▽

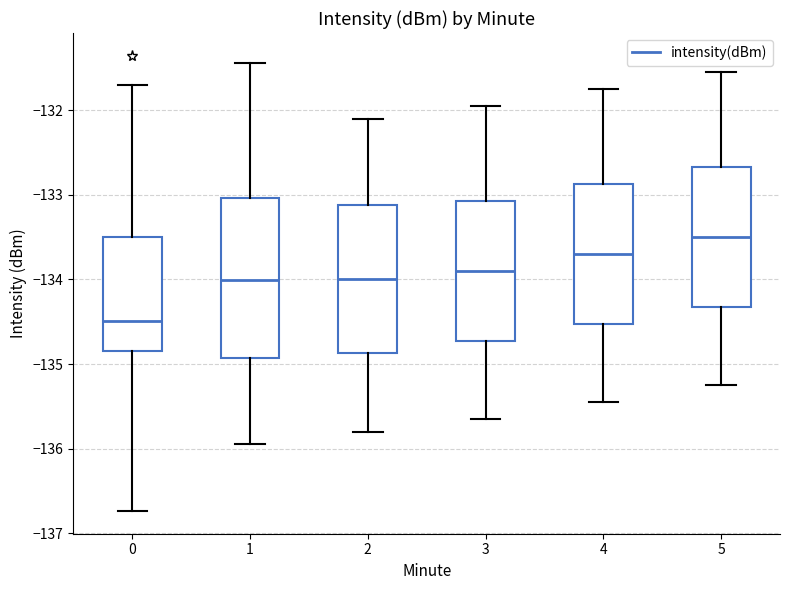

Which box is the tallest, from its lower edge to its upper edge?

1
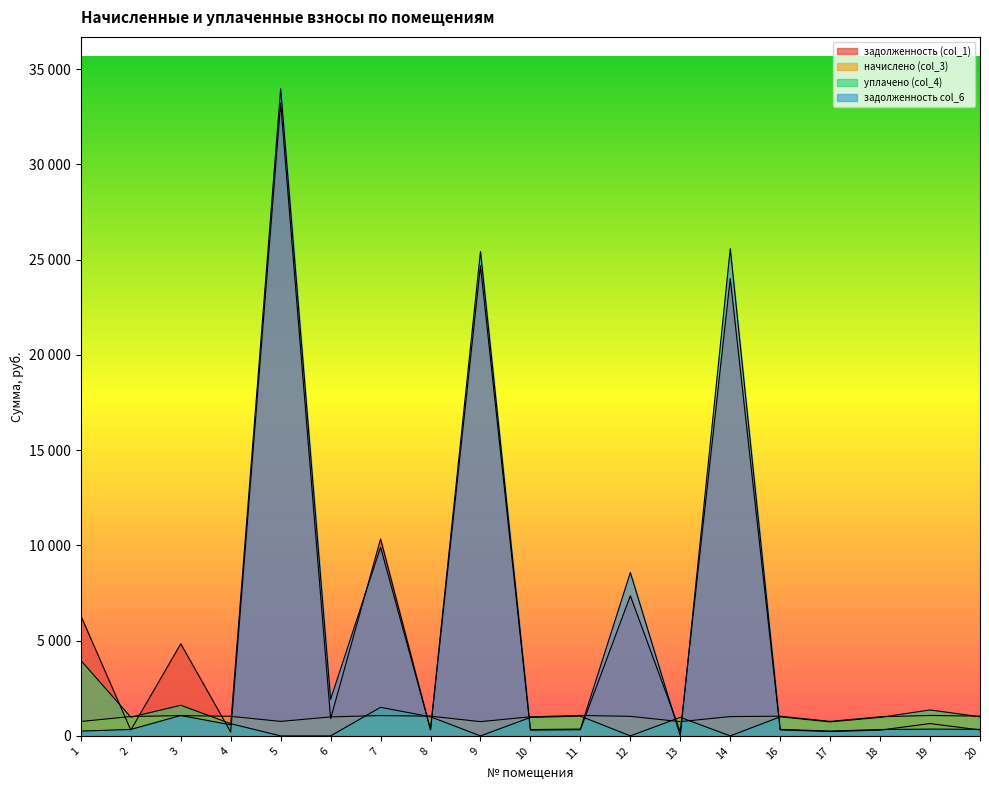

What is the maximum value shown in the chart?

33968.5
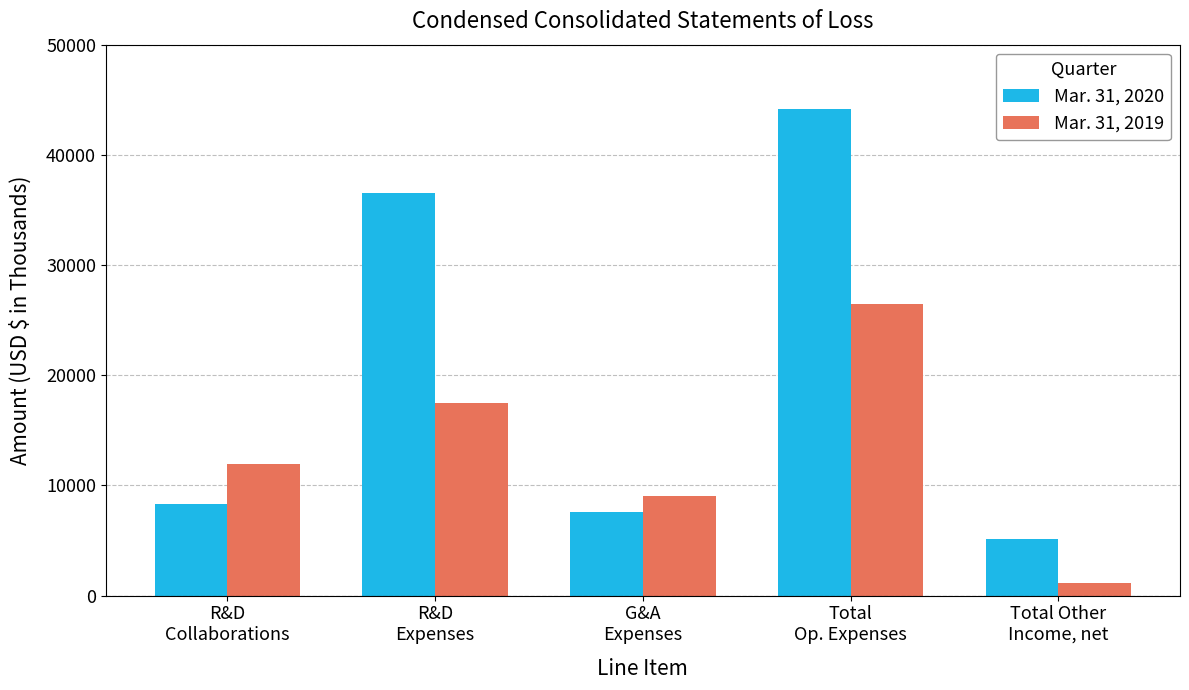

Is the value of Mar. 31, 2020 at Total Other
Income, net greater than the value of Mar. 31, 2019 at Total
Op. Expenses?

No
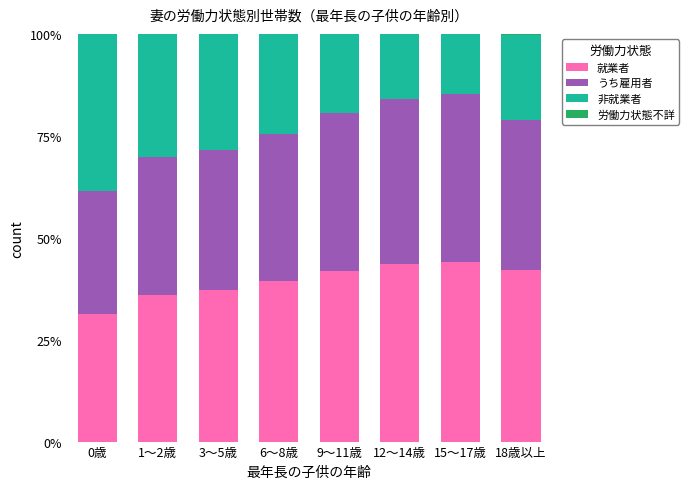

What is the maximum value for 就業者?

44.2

△

## Aim of the task
Retype all of the data above word for word, omitting the pictures.

## Answer space
Which box is the tallest, from its lower edge to its upper edge?

1

What is the maximum value shown in the chart?

33968.5

Is the value of Mar. 31, 2020 at Total Other
Income, net greater than the value of Mar. 31, 2019 at Total
Op. Expenses?

No

What is the maximum value for 就業者?

44.2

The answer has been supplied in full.